From the floor, the guard whose gun he had taken grabbed at his leg to pull him off-balance. As the guard he’d shot toppled over, Scorpion raised the MPT-9 by its muzzle and smashed the butt down hard on the other guard’s head, cracking his skull. The man collapsed, unconscious. Scorpion glanced at the cab window. The guard next to the driver stared wide-eyed through the glass, swinging his weapon into position.
“Hold on!” Scorpion shouted to Zahra and Ghanbari in English as he sent a burst through the cab window and a second burst lower down, through the metal partition, to shoot the two guards sitting in the cab in the back. The face of the guard in the cab window was gone, and the driver was slumped over the wheel. The truck swerved almost ninety degrees and careened off the road, bouncing wildly out of control down the steep mountain slope. Scorpion was tossed off balance onto the bodies of the two Revolutionary Guards, all of them tumbling around as if inside a washing machine.
“Grab on!” he shouted, grabbing the bench bracket and holding on for dear life as the truck bounced and rocketed out of control down the slope for what seemed like forever, though it could only have been a half minute or s
o. All at once, with a sharp jolt that almost turned them over and smashed them against the cab partition, the truck came to a sudden jarring stop.

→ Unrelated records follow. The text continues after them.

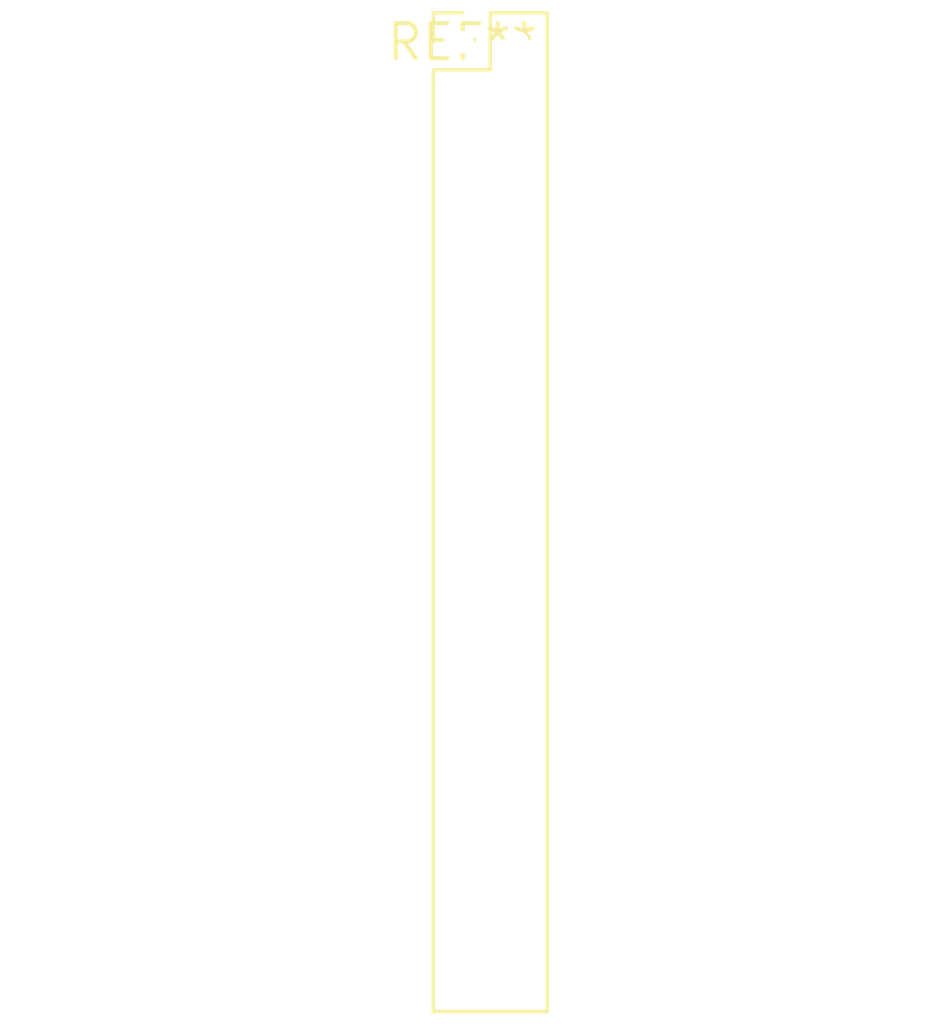
<source format=kicad_pcb>
(kicad_pcb (version 20240108) (generator pcbnew)

  (general
    (thickness 1.6)
  )

  (paper "A4")
  (layers
    (0 "F.Cu" signal)
    (31 "B.Cu" signal)
    (32 "B.Adhes" user "B.Adhesive")
    (33 "F.Adhes" user "F.Adhesive")
    (34 "B.Paste" user)
    (35 "F.Paste" user)
    (36 "B.SilkS" user "B.Silkscreen")
    (37 "F.SilkS" user "F.Silkscreen")
    (38 "B.Mask" user)
    (39 "F.Mask" user)
    (40 "Dwgs.User" user "User.Drawings")
    (41 "Cmts.User" user "User.Comments")
    (42 "Eco1.User" user "User.Eco1")
    (43 "Eco2.User" user "User.Eco2")
    (44 "Edge.Cuts" user)
    (45 "Margin" user)
    (46 "B.CrtYd" user "B.Courtyard")
    (47 "F.CrtYd" user "F.Courtyard")
    (48 "B.Fab" user)
    (49 "F.Fab" user)
    (50 "User.1" user)
    (51 "User.2" user)
    (52 "User.3" user)
    (53 "User.4" user)
    (54 "User.5" user)
    (55 "User.6" user)
    (56 "User.7" user)
    (57 "User.8" user)
    (58 "User.9" user)
  )

  (setup
    (pad_to_mask_clearance 0)
    (pcbplotparams
      (layerselection 0x00010fc_ffffffff)
      (plot_on_all_layers_selection 0x0000000_00000000)
      (disableapertmacros false)
      (usegerberextensions false)
      (usegerberattributes false)
      (usegerberadvancedattributes false)
      (creategerberjobfile false)
      (dashed_line_dash_ratio 12.000000)
      (dashed_line_gap_ratio 3.000000)
      (svgprecision 4)
      (plotframeref false)
      (viasonmask false)
      (mode 1)
      (useauxorigin false)
      (hpglpennumber 1)
      (hpglpenspeed 20)
      (hpglpendiameter 15.000000)
      (dxfpolygonmode false)
      (dxfimperialunits false)
      (dxfusepcbnewfont false)
      (psnegative false)
      (psa4output false)
      (plotreference false)
      (plotvalue false)
      (plotinvisibletext false)
      (sketchpadsonfab false)
      (subtractmaskfromsilk false)
      (outputformat 1)
      (mirror false)
      (drillshape 1)
      (scaleselection 1)
      (outputdirectory "")
    )
  )

  (net 0 "")

  (footprint "PinHeader_2x18_P2.00mm_Vertical" (layer "F.Cu") (at 0 0))

)

</source>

For a moment, nothing. Then they stirred.
“Everyone all right?” Scorpion asked, pulling himself up. The truck was on an angle but still upright.
“You killed them!” Zahra said. “Vay Khoda!” My God!
Scorpion knelt and felt for a pulse in the neck of the guard whose skull he had cracked.
“No, this one’s still alive,” he said.
“Now what? We’re still locked in,” Ghanbari shouted in Farsi, getting up and turning his back for Scorpion to free his hands. Scorpion took the adhesive tape with the scalpel still stuck to it from Ghanbari’s hand and cut the plastic hand-tie, then did Zahra’s.
“Scale and the others will be here any second,” Zahra said. “What’ll we do?”
“Get out,” Scorpion said, handing Ghanbari the second MPT-9, then searching the pockets of both guards for extra magazines. “I’ll need that tape with the scalpel.”
“You’re going to shoot the lock?” Ghanbari asked, straightening his glasses, which had gotten knocked sideways as they moved to the van’s locked cargo door.
“Impossible. That only works in movies,” Scorpion said, positioning the muzzle about five inches below the door lock, mindful of the sight offset. At extreme close range you had to aim low because the gun’s sights were higher than the bore; also, he wanted to be clear of the lock. “Ninety-nine times out of a hundred, shooting makes a lock harder to open, not easier,” he added, then fired a burst into the truck door. The bullets ripped a dozen holes through the metal below the lock. He fired another burst, trying to connect the bullet holes in a circle and punch a single hole in the door big enough for a hand to slip through.
He had made a small hole, about three, four centimeters. Not big enough. He slipped in another magazine and fired the entire magazine to widen the hole, then pulled the lock pick with a flat polymer hook, away from the adhesive tape and handed it to Zahra.